Sprawa sięga jeszcze 2001 roku. Firma Niva, jeden z akcjonariuszy Mostostalu Płock, domagała się uchylenia uchwały WZA dotyczącej podziału zysku wypracowanego w 2000 r. Akcjonariusze zdecydowali wówczas (głosami Mostostalu Warszawa, większościowego udziałowca) o pozostawieniu całej kwoty (4,5 mln zł) w spółce. Podobna decyzja zapadła rok wcześniej (wówczas chodziło o 7 mln zł).
Akcjonariusze mniejszościowi płockiej firmy budowlanej liczyli z kolei, że zyski zasilą ich kieszenie. Zamiast wypłaty dywidendy Mostostal Płock powiększał kapitały zapasowe, mimo dobrej sytuacji finansowej. Zatrzymane w spółce pieniądze inwestował w weksle Mostostalu Warszawa. Zdaniem przedstawicieli Nivy, działania te były krzywdzące wobec pozostałych udziałowców Mostostalu Płock.
Finał w Sądzie Najwyższym
Sąd pierwszej instancji przyznał rację akcjonariuszowi mniejszościowemu. Innego zdania był sąd apelacyjny. Zgodził się z argumentami Mostostalu Płock, który zatrzymanie zysków tłumaczył spodziewaną dekoniunkturą w branży budowlanej. Powołując się na opinię biegłego rewidenta ds. szczególnych, twierdził, że inwestycja w weksle Mostostalu Warszawa była opłacalna.
Niva wystąpiła z kasacją do Sądu Najwyższego. - Akcjonariusze mniejszościowi zostali pokrzywdzeni w dwojaki sposób - mówi Leszek Koziorowski, wspólnik z kancelarii Gessel, reprezentujący powoda. - Po pierwsze, nie otrzymali dywidendy, a główny akcjonariusz zapewnił sobie tanie finansowanie. Tymczasem Niva musiała korzystać z droższego kredytu - wylicza mecenas Koziorowski. - Ponadto taka polityka głównego udziałowca doprowadziła do spadku kursu płockiego przedsiębiorstwa, na czym również stracili akcjonariusze - dodaje.
Mostostal Warszawa jedynym beneficjentem
W piątek Sąd Najwyższy uchylił wyrok sądu apelacyjnego. Swoją decyzję uzasadnił brakiem dowodów na to, że uchwała o podziale zysku nie była krzywdząca dla części akcjonariuszy. - Nie można np. udowodnić opłacalności inwestycji w weksle Mostostalu Warszawa, bazując jedynie na porównaniu oprocentowania tych papierów z lokatą bankową bez uwzględnienia czynników ryzyka - stwierdził przewodniczący składu sędziowskiego. - Jedynym beneficjentem uchwały o podziale zysku był główny udziałowiec. Czy pozostali byli pokrzywdzeni, trzeba to sprawdzić - dodał, kierując sprawę do ponownego rozpatrzenia w sądzie drugiej instancji.
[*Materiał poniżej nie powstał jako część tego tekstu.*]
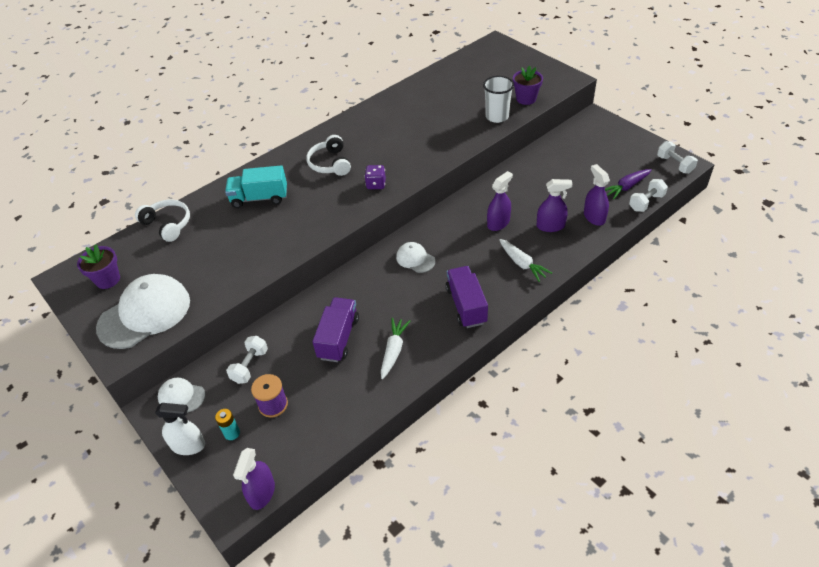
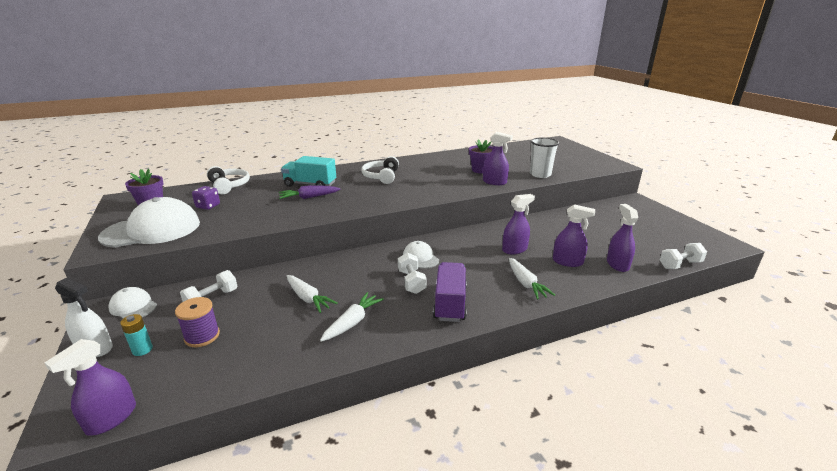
camera: 15 degrees right, 20 degrees down
purple truck [312,297,359,362] -> white carrot [287,275,338,313]
purple dice [365,165,386,189] -> purple dice moved to [192,186,220,210]
purple flower pot [513,65,543,105] -> purple flower pot moved to [469,139,493,174]
purple carrot [605,169,652,200] -> purple carrot moved to [279,185,341,199]
white dumbbell [657,141,698,174] -> white dumbbell moved to [398,253,427,294]
none -> purple spray bottle [483,132,513,185]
Mniejszościowi rosną w siłę
Sprawa finansowania działalności Mostostalu Warszawa przez spółkę-córkę była niejednokrotnie poruszana. Piątkowej rozprawie bacznie przyglądali się także (poza Nivą) akcjonariusze mniejszościowi Mostostalu Płock, którzy działają obecnie w porozumieniu wokół Stowarzyszenia Inwestorów Indywidualnych. Nie ukrywali zadowolenia z decyzji sądu. - Wiedzą, że ich szanse na dochodzenie swoich praw znacznie wzrosły - komentuje L. Koziorowski. - Decyzja Sądu Najwyższego może mieć decydujące znaczenie na rozpatrywanie relacji między akcjonariuszami we wszystkich spółkach publicznych - dodaje.